▶ Tasks:
1. From the text on von Manstein below, list every city it names.
2. Answer from the text on von Manstein below:
(a) In which regiment did von Manstein receive a commission?
(b) How many years older than von Manstein was Franziska Bezold?
(c) What name did von Manstein adopt after his conversion?
3. Write out everything from "Von Manstein grew" down to "in its band." in the text on von Manstein below, switching "ranger's lodge" for "forester's lodge".
Supplied text START
Von Manstein grew up in a ranger's lodge and had a keen interest in nature. He was also a gifted musician and after receiving a commission in the 9th Infantry Regiment served in its band.

== Conversion to Judaism ==
Von Manstein's regiment was deployed to Würzburg, Bavaria in 1890. He became acquainted with the city's Jewish community who shared his interest in music and began to attend their religious gatherings and study Judaism. Von Manstein met novelist Franziska Bezold (known as Franny), 19 years his senior, in Würzburg and fell in love with her. She was the orphan of Jewish parents and had been raised as a Christian. The couple married in 1892 and decided to convert to Judaism together in a ceremony in Amsterdam on 13 December 1892. The place of von Manstein's circumcision has been stated as both Amsterdam and in the Jewish (Rothschild) Hospital in Frankfurt. Von Manstein adopted the name of Abraham following his conversion and took to wearing the kippah. His family were displeased with the conversion and broke off all contact with him; he also resigned his army commission.
Supplied text END
Information given START
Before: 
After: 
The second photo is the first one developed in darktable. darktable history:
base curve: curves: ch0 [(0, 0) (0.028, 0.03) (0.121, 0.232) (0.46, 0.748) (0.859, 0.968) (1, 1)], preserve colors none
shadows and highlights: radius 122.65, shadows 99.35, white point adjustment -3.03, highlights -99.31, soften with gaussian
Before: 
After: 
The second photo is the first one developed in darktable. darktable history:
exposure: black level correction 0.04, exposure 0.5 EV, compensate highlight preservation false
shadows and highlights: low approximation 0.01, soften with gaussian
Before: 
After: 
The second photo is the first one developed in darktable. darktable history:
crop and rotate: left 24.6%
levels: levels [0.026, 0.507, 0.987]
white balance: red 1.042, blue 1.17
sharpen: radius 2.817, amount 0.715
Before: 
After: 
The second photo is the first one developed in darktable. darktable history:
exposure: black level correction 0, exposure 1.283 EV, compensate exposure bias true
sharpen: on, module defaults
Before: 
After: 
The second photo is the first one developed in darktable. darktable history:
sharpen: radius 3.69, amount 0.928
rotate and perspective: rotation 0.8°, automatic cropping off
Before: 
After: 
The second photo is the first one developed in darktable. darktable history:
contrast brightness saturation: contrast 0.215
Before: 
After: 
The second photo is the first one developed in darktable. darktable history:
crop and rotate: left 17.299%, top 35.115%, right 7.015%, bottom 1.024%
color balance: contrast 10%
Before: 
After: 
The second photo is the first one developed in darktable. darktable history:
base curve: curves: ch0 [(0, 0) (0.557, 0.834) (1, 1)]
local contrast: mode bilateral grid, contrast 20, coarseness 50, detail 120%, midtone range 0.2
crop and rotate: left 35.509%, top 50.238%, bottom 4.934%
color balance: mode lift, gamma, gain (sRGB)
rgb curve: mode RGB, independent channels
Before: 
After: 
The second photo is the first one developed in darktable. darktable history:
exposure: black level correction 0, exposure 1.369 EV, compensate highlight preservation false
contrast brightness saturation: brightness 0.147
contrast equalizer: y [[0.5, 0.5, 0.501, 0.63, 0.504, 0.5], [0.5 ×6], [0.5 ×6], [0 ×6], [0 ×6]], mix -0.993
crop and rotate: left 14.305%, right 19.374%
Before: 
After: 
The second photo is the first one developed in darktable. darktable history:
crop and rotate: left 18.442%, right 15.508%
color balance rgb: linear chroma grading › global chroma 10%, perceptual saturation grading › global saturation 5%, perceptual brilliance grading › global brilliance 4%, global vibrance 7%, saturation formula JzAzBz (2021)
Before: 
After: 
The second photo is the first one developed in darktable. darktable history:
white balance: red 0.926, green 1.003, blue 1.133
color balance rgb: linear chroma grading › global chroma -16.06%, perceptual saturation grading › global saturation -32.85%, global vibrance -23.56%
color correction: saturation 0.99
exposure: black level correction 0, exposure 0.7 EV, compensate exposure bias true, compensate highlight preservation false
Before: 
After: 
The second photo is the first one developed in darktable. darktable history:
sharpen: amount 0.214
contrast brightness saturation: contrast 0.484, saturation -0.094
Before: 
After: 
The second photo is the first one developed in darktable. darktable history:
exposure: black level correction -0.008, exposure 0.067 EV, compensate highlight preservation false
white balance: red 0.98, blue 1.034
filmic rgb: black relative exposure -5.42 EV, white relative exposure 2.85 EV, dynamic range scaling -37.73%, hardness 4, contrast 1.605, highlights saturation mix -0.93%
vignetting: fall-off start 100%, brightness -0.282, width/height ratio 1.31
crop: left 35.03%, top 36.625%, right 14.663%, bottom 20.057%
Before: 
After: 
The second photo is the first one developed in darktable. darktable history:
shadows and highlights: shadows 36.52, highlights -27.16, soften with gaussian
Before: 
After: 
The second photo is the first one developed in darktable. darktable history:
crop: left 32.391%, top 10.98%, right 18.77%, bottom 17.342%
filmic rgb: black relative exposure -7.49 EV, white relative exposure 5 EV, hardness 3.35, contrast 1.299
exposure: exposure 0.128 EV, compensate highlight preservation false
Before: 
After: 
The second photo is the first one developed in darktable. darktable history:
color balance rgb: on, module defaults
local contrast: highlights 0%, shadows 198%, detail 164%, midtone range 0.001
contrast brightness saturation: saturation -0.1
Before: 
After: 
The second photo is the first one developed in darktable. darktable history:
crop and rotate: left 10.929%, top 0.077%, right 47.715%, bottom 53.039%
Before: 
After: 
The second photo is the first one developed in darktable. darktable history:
Information given END
▶ Written responses:
1. Würzburg, Amsterdam, Frankfurt

2.
(a) The 9th Infantry Regiment
(b) 19 years
(c) Abraham

3.
Von Manstein grew up in a forester's lodge and had a keen interest in nature. He was also a gifted musician and after receiving a commission in the 9th Infantry Regiment served in its band.